Hong Kong’s Gobee Bike, one such upstart — which literally operates in the shadow of those two Chinese giants — just announced a $9 million Series A round aimed at expanding its six-month-old dock-less bike rental service overseas.
The round was provided by Grishin Robotics, an internet-of-things fund led by Mail.Ru co-founder Dmitry Grishin, with participation from Alibaba’s Hong Kong entrepreneurship fund. Gobee previously raised a pre-launch seed round led by Swiss Founders Fund.
The service is much like Ofo, Mobike, Obike and others in that it provides bicycles which are rented via a smartphone app that scans the bike’s QR code to unlock it. Each one contains a GPS chip which means it can be dropped off at and rented from any location.
Ofo CTO Austin Zhang explains the process of unlocking his company’s bikes
Gobee was founded in February by Raphael Cohen (CEO) and Claude Ducharme (CTO), before going live in Hong Kong in April with a few initial hiccups. Cohen, who co-founded Hotel Quickly and was formerly with Rocket Internet’s FoodPanda business, said it has accrued over 100,000 downloads to date and currently offers “thousands” of bikes.
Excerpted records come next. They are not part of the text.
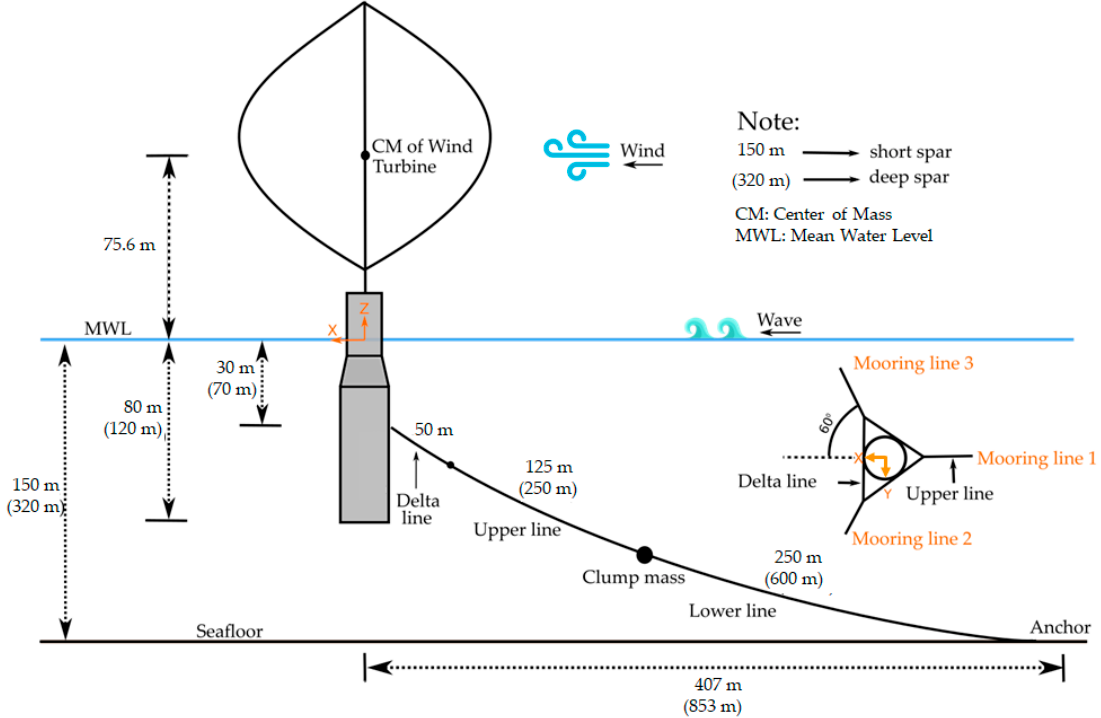
Figure 2. The diagram of the mooring system for the short spar and deep spar VAWTs.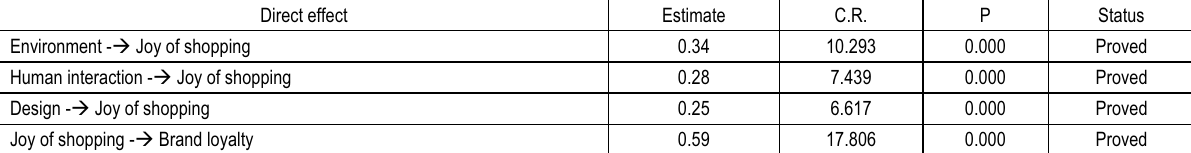
Table 7. Direct standardized regression coefficients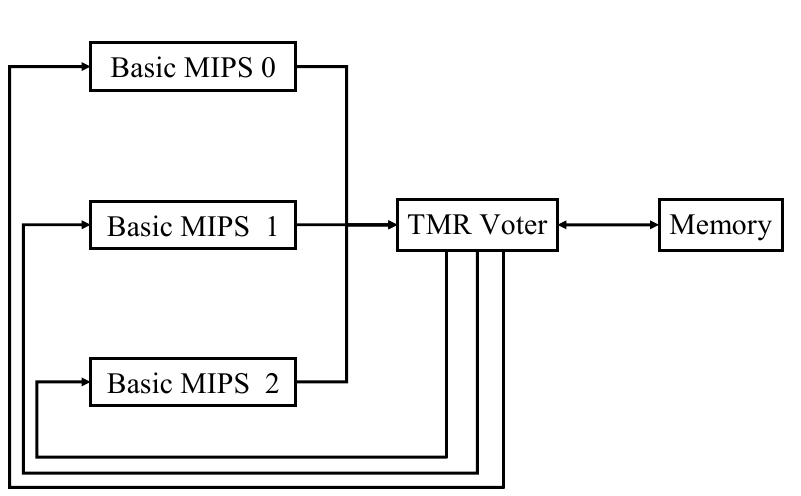
Figure 1. Triple Modular Redundancy (TMR) MIPS simplified block diagram.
Describing Hong Kong as its “proof of concept” market, Cohen said the plan is to expand the service into North America, Europe and other parts of Asia. He didn’t provide specific details of expansion markets, but said that Gobee already has people on ground in “several” global cities. Gobee is likely to be in the market to raise more funding to realize that globalization push soon, Cohen admitted.
Ofo and Mobike are both aggressively looking to move their businesses outside of China. Both are targeting 100 cities worldwide before the year is out, and have already hit the UK and Singapore as initial forays into new territories gets underway.
Cohen admitted that the colossal size of these rivals is a concern for Gobee, but he believes that they have bitten off more than they can chew. His theory is that the sheer scale of their ambition — and the importance of the Chinese market — will leave the door open for nimble players to pick up the bike-sharing baton in places like Europe and North America.
“They are very focused on China, which is the world’s biggest market for bike-sharing, but they have a lot still to do there with only about 10-20 percent of the market potential unlocked,” he said. “But it seems like they not putting as much attention as they should. As has happened with other Chinese companies, they start expanding abroad and lose their focus on China, where new players came in and took marketshare.”
Gobee isn’t looking to make a move on China, but it is betting that the big players will ultimately divert their attention back to their homeland, leaving their global expansions deprioritized and weakened.
That’s quite a risk given the backing that Ofo and Mobike have received, in terms of sheer financial numbers and major tech names, but Gobee’s global push is also contingent on overseas markets taking to bike-sharing. Cohen said his experiences in Hong Kong leave him in no doubt, but it’s too early to say whether Mobike and Ofo’s overseas launches, which included vandalism and other issues in Manchester, will prove successful.